» **DATA SUPPLIED**
########################################

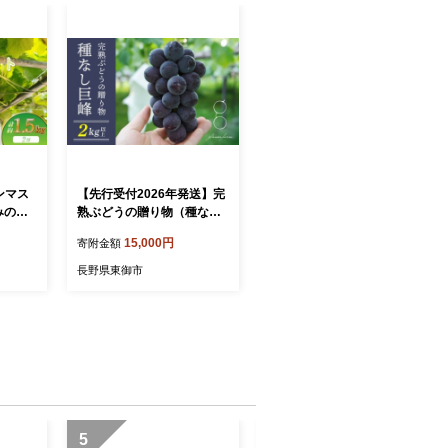
ンマス
【先行受付2026年発送】完
 みのだ
熟ぶどうの贈り物（種なし
マスカッ
巨峰4～5房、2kg以上）｜g
15,000円
寄附金額
 フルー
lasses farm ※2026年8月
 熊本県
下旬以降発送予定
長野県東御市
月上旬～
5
6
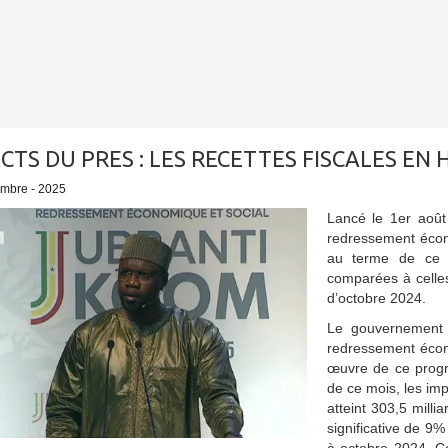
CTS DU PRES : LES RECETTES FISCALES EN
embre - 2025
Lancé le 1er août
redressement écon
au terme de ce m
comparées à celle
d’octobre 2024.
Le gouvernement 
redressement écon
œuvre de ce progr
de ce mois, les impa
atteint 303,5 mill
significative de 9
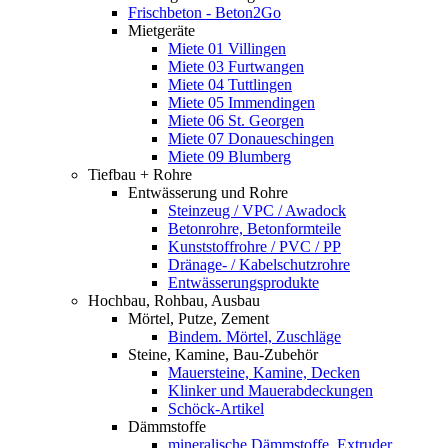
Frischbeton - Beton2Go
Mietgeräte
Miete 01 Villingen
Miete 03 Furtwangen
Miete 04 Tuttlingen
Miete 05 Immendingen
Miete 06 St. Georgen
Miete 07 Donaueschingen
Miete 09 Blumberg
Tiefbau + Rohre
Entwässerung und Rohre
Steinzeug / VPC / Awadock
Betonrohre, Betonformteile
Kunststoffrohre / PVC / PP
Dränage- / Kabelschutzrohre
Entwässerungsprodukte
Hochbau, Rohbau, Ausbau
Mörtel, Putze, Zement
Bindem. Mörtel, Zuschläge
Steine, Kamine, Bau-Zubehör
Mauersteine, Kamine, Decken
Klinker und Mauerabdeckungen
Schöck-Artikel
Dämmstoffe
mineralische Dämmstoffe, Extruder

########################################

Rewrite every line of text in the data above as a single numbered list. Skip blank lines, and leave the pictures out.

» **REPLY**
1. ンマス
2. 【先行受付2026年発送】完
3.  みのだ
4. 熟ぶどうの贈り物（種なし
5. マスカッ
6. 巨峰4～5房、2kg以上）｜g
7. 15,000円
8. 寄附金額
9.  フルー
10. lasses farm ※2026年8月
11.  熊本県
12. 下旬以降発送予定
13. 長野県東御市
14. 月上旬～
15. 5
16. 6
17. CTS DU PRES : LES RECETTES FISCALES EN
18. embre - 2025
19. Lancé le 1er août
20. redressement écon
21. au terme de ce m
22. comparées à celle
23. d’octobre 2024.
24. Le gouvernement 
25. redressement écon
26. œuvre de ce progr
27. de ce mois, les impa
28. atteint 303,5 mill
29. significative de 9
30. Frischbeton - Beton2Go
31. Mietgeräte
32. Miete 01 Villingen
33. Miete 03 Furtwangen
34. Miete 04 Tuttlingen
35. Miete 05 Immendingen
36. Miete 06 St. Georgen
37. Miete 07 Donaueschingen
38. Miete 09 Blumberg
39. Tiefbau + Rohre
40. Entwässerung und Rohre
41. Steinzeug / VPC / Awadock
42. Betonrohre, Betonformteile
43. Kunststoffrohre / PVC / PP
44. Dränage- / Kabelschutzrohre
45. Entwässerungsprodukte
46. Hochbau, Rohbau, Ausbau
47. Mörtel, Putze, Zement
48. Bindem. Mörtel, Zuschläge
49. Steine, Kamine, Bau-Zubehör
50. Mauersteine, Kamine, Decken
51. Klinker und Mauerabdeckungen
52. Schöck-Artikel
53. Dämmstoffe
54. mineralische Dämmstoffe, Extruder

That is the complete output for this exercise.